The privilege of ignoring housework

There's a must-read article in today's New York Times, "Wedded to Work, and in Dire Need of a Wife."

I only have a few minutes to blog because yes, I am in the middle of cleaning up the house before my cleaning person comes. And yes, I am very grateful to be able to hire someone to help me with the work, but it does not get me out of a lot of chores.

The interesting thing about "Wedded to Work, and in Dire Need of a Wife" is that it really shows the male privilege of being ignorant about the benefits of having a wife. A couple is interviewed separately. The wife's perspective is:

“Men lock the door and leave. Things could be a wreck or whatever and it doesn’t affect their other world,” Ms. Santana said. “I walk out and worry about the house looking nice, because the kids have play dates, etc. Someone has to worry about that, and it’s usually not the dad.”

While her husband sees things differently:

“We both do whatever we can do while we’re not sleeping,” he said. Regarding the earnings advantage of married men, he commented: “I can’t think of why that would be. I can’t think of what they’d be doing that would cause that.” He has noticed that some married colleagues bring a lunch from home, which he guesses has been packed by the wife, but he doubts that it would increase anyone’s paycheck.


Not only do men get out of doing an equal share of the housework and childcare, but they get to ignore the problem of housework and the benefit they are receiving by having their wives taking care of the issue. (This evokes the idea of white privilege, in which white people don't realize that they are running a race with the wind at their backs.)

I have written quite a bit about this issue of male privilege and it's a drumbeat I intend to keep sounding. Until men realize the benefit they are getting from "women's work," it will never COUNT, economically or socially.

How will this all play out as the Boomers age and "someone" has to take on the task of caregiving? What does it mean to know that we may spend more years taking care of our parents then we do taking care of our children? When "childfree" people, men and women, find themselves dealing with the "non-optional*" issue of parental care, will we come up with some real solutions that make caregiving count? Or will women be left holding the bag once again?

In my family the "kids" in their 60's are very grateful that the "parents" in their 80's and 90's have stable and caring life situations.

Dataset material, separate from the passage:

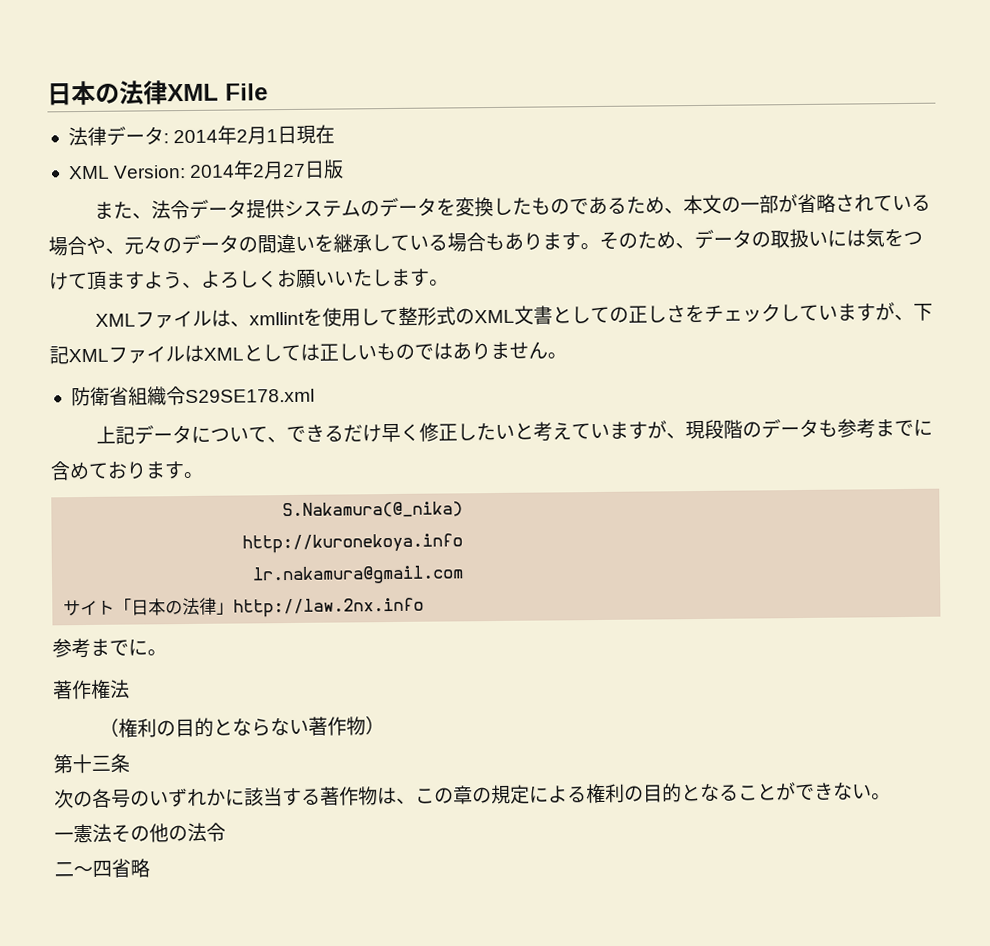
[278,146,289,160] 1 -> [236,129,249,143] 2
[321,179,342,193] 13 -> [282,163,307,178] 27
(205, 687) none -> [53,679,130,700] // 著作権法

Back to housework for now. I know I've previously linked to Judy Syfers' classic 1971 article "Why I Want a Wife," but it's time for one more go-around. It used to make me laugh, but today it makes me want to cry!

And back to the New York Times article for a minute, when both husbands and wives fantasize about whom they could conjure up to be a "devted, trustworthy helper" to rescue them from the drudgery of household management, they both wish for....a Mommy.

Uh-oh.


(*Of course on a societal level, childrearing is also non-optional, but the fact that having children is framed as an individual choice has allowed U. S. society to get away without providing adequate consideration for the caregiving work that parents do.)